We are now seeing tolerated political violence in the United States. Consider the case The Daily Caller profiled, in which Antifa protester Eric Clanton grievously attacked seven victims with a bike lock. A bystander happened to record one of the attacks on video. If you didn’t know, Antifa is the neo-fascist mob that acts and dresses like fascist “blackshirts” from the 1930s.
Although the original video no longer appears to be available, Clanton’s bike lock makes a sickening thunk when it connects with the victim’s head as the victim attempts to give a pro-Trump interview. The video shows the infliction of a serious head injury, as the Trump supporter crumples and his head spurts blood. If Antifa is sincere about fighting fascism in America, it could start by looking at the fascists in the mirror, because this kind of political violence practically defines fascists.

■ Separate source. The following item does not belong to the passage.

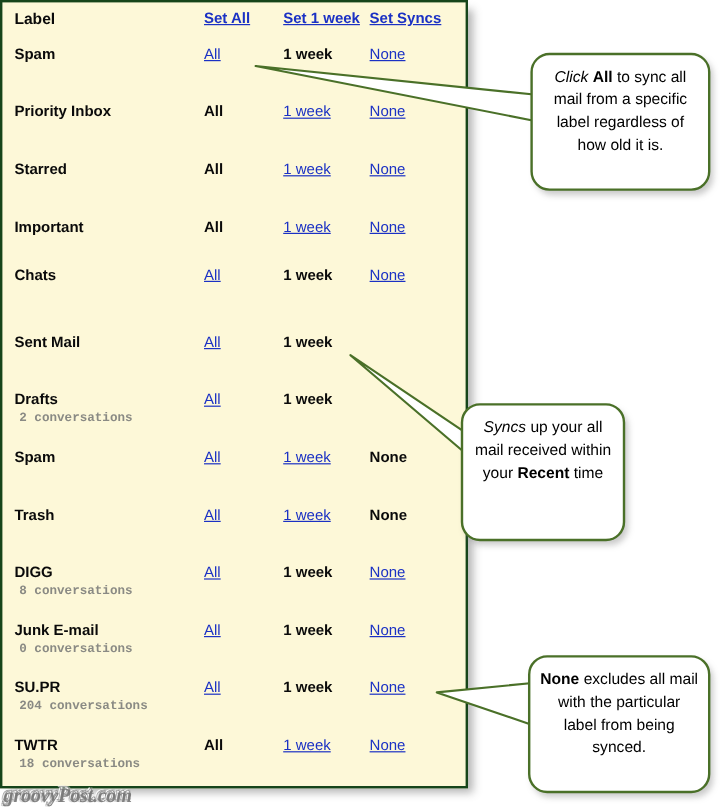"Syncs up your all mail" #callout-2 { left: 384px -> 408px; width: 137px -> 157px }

In spite of initially being charged with several felony assaults, Clanton received a plea deal requiring one no-contest plea to a misdemeanor and three years of probation. Had the victim been a liberal instead of a Trump supporter, one can easily imagine the DOJ opening a civil rights case against the perpetrator. The DOJ’s deafening silence acts as a subtle wink and nod, further emboldening a mob veto of non-liberal speech.
While the DOJ ignores such violations, the liberal Ninth Circuit Court of Appeals is allowing a private civil rights lawsuit against police who failed to protect Trump supporters from the mob violence. Thank you, Ninth Circuit for defending free speech that the Jeff Sessions DOJ will not.
Similarly, the DOJ’s U.S. attorney in Washington D.C. dropped all charges against 38 defendants who violently rioted during the president’s inauguration. Again, when law enforcement, including prosecutors, fail to punish lawless hoodlums who disrupt the peaceful assembly or speech of their political opponents, it emboldens future use of these tactics and further degrades the environment necessary for free speech.
It is a mystery why Sessions and his deputy, Rod Rosenstein, are presiding over a rapid and possibly irreversible decline in the fairness of the U.S. election system and the safety necessary to conduct free speech. The left is angry that Trump won the election, and they’re using the special counsel, DOJ, and tolerance of Antifa to punish and deter their opponents.
Political prosecution and mob veto of speech is a hallmark of dysfunctional democracies like Iran and Russia. It has no place inside the United States.